Un jeune coq, las de traîner ses jours,
Solitaire et superbe au fond des basses-cours,
Dépouilla son humeur sauvage,
Et se choisit pour compagnon
Certain mouton du voisinage
Qui lui revenait fort d’humeur et de visage.
C’était un excellent mouton,
Honnête et douce créature, 1
Candide, sans malice, et bête outre mesure.
Bête, c’était fâcheux : mais il était si bon !
Il se faut contenter, c’est la loi de la vie.

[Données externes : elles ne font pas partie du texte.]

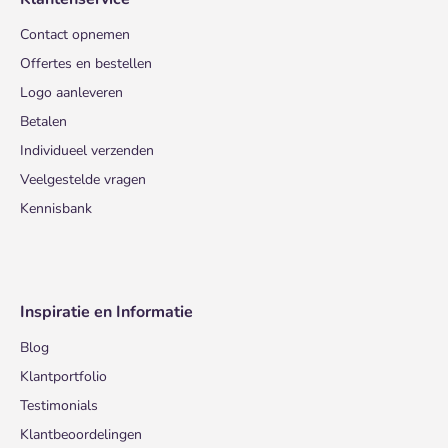
Contact opnemen
Offertes en bestellen
Logo aanleveren
Betalen
Individueel verzenden
Veelgestelde vragen
Kennisbank
Inspiratie en Informatie
Blog
Klantportfolio
Testimonials
Klantbeoordelingen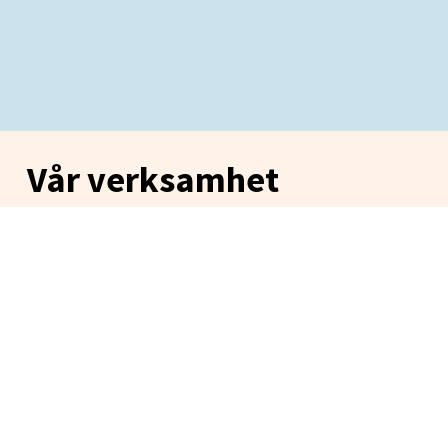
Vår verksamhet
Vi bedriver måleriverksamhet i Östersunds området
med utgång från vårt kontor på Bangårdsgatan där vi
även har ett lager som vi kan ta in olika detaljer för
målning, vi bedriver även måleriverksamhet i Åre
området med utgång från vårt kontor i Mörsil. Vi är idag
ca 40 st anställda målare samt 4 st tjänstemän som
alla är väl kunniga inom måleriets alla moment. Vår
affärsidé är att kunna utföra all slags måleriarbeten till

Rien n’est complet sur terre, et même, esprit, bonté
Vont moins souvent de compagnie,
Que sottise et méchanceté !
Nos deux amis firent donc bon ménage,
Surtout dans le commencement.
Le mouton parlait rarement,
Et n’en pensait pas davantage ; 2
Mais il savait, point capital,
Écouter aussi bien qu’aucun autre animal.
Il écouta si bien, qu’à bout de patience :
« C’en est trop, dit le coq, je suis las de jaser !
Parler tout seul n’est pas causer. 3
Voyez un peu la sotte engeance !
Cherchons un autre compagnon
Qui du ciel ait reçu plus d’esprit en partage. »
Aussitôt notre coq (on va vite à cet âge)
Jeta son dévolu sur un jeune dindon,
Qui de loin lui semblait charmant de caractère,
De près, ce fut une autre affaire ! 4
C’étaient de sots discours et des airs fanfarons ;
Des extases sur son plumage,
Des mots, des cris, un caquetage,
A troubler tous les environs.
Il ennuya de telle sorte,
Qu’il fallut le mettre à la porte ;
Et le chercheur d’amis, comprenant la leçon,
Se dit, en secouant la tête :
« Décidément j’aime mieux une bête,
Et je retourne à mon mouton. »
“Le Coq, le Mouton et le Dindon”
Esope chrétien (Louis Tremblay)
Voir aussi l’Commentaires sur la fable par l’Abbé O. Meurisse :
1 – La Fontaine, dans la fable, le Cochon, la Chèvre et le Mouton, nous peint aussi ces deux derniers animaux comme créatures plus douces, bonnes gens.
2 – Heureuse et spirituelle variante du fameux dicton : il ne dit rien, mais il n’en pense pas moins.
3 – Vers d’une charmante naïveté.
4 – De loin c’est quelque chose, et de près ce n’est rien, a dit La Fontaine dans la fable : le Chameau et les Bâtons flottants.